Ad agosto, il personale del Business Desk del New York Times ha ricevuto una e-mail dal team del Trust proprietario: venivano avvisati che sarebbero state lanciate nuove biografie più approfondite dei giornalisti e veniva chiesto di inviare i nuovi testi. Vanity Fair ha pubblicato parte dell’e-mail interna: “La testata ritiene che sia particolarmente importante evidenziare l’aspetto umano del nostro lavoro, poiché la disinformazione e l’intelligenza artificiale generativa proliferano. I lettori tendono a cercare informazioni su un giornalista nei momenti di dubbio o agitazione: quando incontrano un punto di vista che non gli piace nei nostri reportage, o percepiscono inesattezze o pregiudizi. In questi momenti, le biografie possono svolgere un ruolo importante nell’assicurare ai lettori che siamo imparziali, impegnati a mantenere un elevato standard di integrità e liberi da conflitti di interessi”. E inoltre: “Le pagine biografiche hanno anche un buon posizionamento su Google”.
carne ed ossa
Da allora il mandato è stato esteso ad altri settori. L’idea alla base delle “enhanced bios”, biografie rinforzate, è quella di dare più volto e nome ai giornalisti, in modo da favorire una maggiore fiducia tra i lettori ed enfatizzare il lavoro dei giornalisti in carne ed ossa. Dato che sempre più notizie in giro vengono scritte dall’intelligenza artificiale generativa.
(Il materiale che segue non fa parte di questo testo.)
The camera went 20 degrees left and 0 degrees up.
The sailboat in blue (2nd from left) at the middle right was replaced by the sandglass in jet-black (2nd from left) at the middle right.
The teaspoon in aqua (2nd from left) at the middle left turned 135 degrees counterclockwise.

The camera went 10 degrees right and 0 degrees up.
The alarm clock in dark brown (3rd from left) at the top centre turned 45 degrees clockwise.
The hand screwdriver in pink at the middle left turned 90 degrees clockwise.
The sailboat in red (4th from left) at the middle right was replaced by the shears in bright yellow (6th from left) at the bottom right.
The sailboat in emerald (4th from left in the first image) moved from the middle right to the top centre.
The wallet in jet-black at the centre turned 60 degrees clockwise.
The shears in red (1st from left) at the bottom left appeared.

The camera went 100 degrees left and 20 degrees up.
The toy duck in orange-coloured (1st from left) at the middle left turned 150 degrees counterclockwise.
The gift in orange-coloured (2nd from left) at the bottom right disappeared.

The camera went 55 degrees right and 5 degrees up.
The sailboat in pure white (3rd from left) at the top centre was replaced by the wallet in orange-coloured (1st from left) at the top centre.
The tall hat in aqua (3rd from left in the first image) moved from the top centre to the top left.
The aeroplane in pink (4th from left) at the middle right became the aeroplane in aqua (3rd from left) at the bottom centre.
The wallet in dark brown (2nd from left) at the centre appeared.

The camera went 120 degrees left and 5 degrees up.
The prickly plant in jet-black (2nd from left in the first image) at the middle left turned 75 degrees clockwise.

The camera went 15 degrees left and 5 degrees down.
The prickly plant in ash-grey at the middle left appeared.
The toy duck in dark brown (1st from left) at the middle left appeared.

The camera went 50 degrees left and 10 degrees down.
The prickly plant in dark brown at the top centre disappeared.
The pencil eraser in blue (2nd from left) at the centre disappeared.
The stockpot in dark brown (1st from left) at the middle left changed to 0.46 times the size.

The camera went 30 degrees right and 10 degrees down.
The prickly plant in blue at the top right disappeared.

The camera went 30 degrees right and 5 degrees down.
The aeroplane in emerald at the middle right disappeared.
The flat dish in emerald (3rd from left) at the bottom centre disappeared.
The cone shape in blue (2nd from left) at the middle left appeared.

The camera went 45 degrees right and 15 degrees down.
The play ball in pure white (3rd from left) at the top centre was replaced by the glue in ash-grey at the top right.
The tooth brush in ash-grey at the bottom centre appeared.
Tra coloro che hanno scritto la biografia aggiornata ci sono la Direttrice della moda e principale critica di moda Vanessa Friedman; il veterano giornalista tecnologico Mike Isaac; la giornalista scientifica e sanitaria Apoorva Mandavilli; l’editorialista tecnologico Kevin Roose; la giornalista economica Jeanna Smialek.
La nuova biografia contiene quattro sezioni: di cosa mi occupo, il mio background, l’etica giornalistica e contattami. Nella sezione sull’etica i membri dello staff spiegano come applicano la politica etica del giornale. “Non possiedo azioni di nessuna delle società di cui mi occupo”, afferma Isaac, che ha scritto il libro sull’ascesa e la caduta di Uber. “Non partecipo alle conferenze stampa sponsorizzate da aziende o ospedali”, osserva Mandavilli, che scrive spesso di vaccini e farmaci.
regole precise
“Il passaggio a biografie migliorate fa parte della nostra missione più ampia di essere più trasparenti. Gran parte della sfiducia nei media deriva dal non sapere come opera una redazione. Abbiamo regole e pratiche precise -afferma Edmund Lee, assistente redattore del team Trust- I nostri giornalisti non accettano regali dalle persone di cui scrivono. Non investono nelle aziende di cui scrivono. Non fanno campagne né danno soldi a cause o candidati politici. Mantengono una mente aperta. Ed è ora più importante che mai dare risalto alle persone dietro il nostro lavoro mentre l’intelligenza artificiale generativa inizia a insinuarsi nel panorama dei media”.
L’impegno arriva dopo che il giornale ha trascorso l’estate tormentandosi sull’IA, con la Direzione che ha avvertito direttamente alcuni capiservizio di non inserire articoli o servizi nei modelli di IA e ha inviato memo interni che illustrano il loro sforzo per affrontare l’IA.
Le biografie rinforzate sono un’altro passaggio nel rapporto con i lettori del Nyt. Come, ad esempio, raccontare il processo che porta alla pubblicazione di una storia, notare come sia stato realizzato il pezzo su un devastante terremoto “percorrendo la strada da Oulad Berhil a Marrakesh in Marocco, fermandosi lungo la strada”.
Al New York Times l’istituzione-giornale è sempre stata al primo posto, venendo prima dei singoli giornalisti. Queste nuove biografie non rappresentano una svolta totale rispetto a tutto ciò. Tuttavia, nell’era dell’intelligenza artificiale è fondamentale valorizzare, di fronte ai lettori, l’identità dei giornalisti.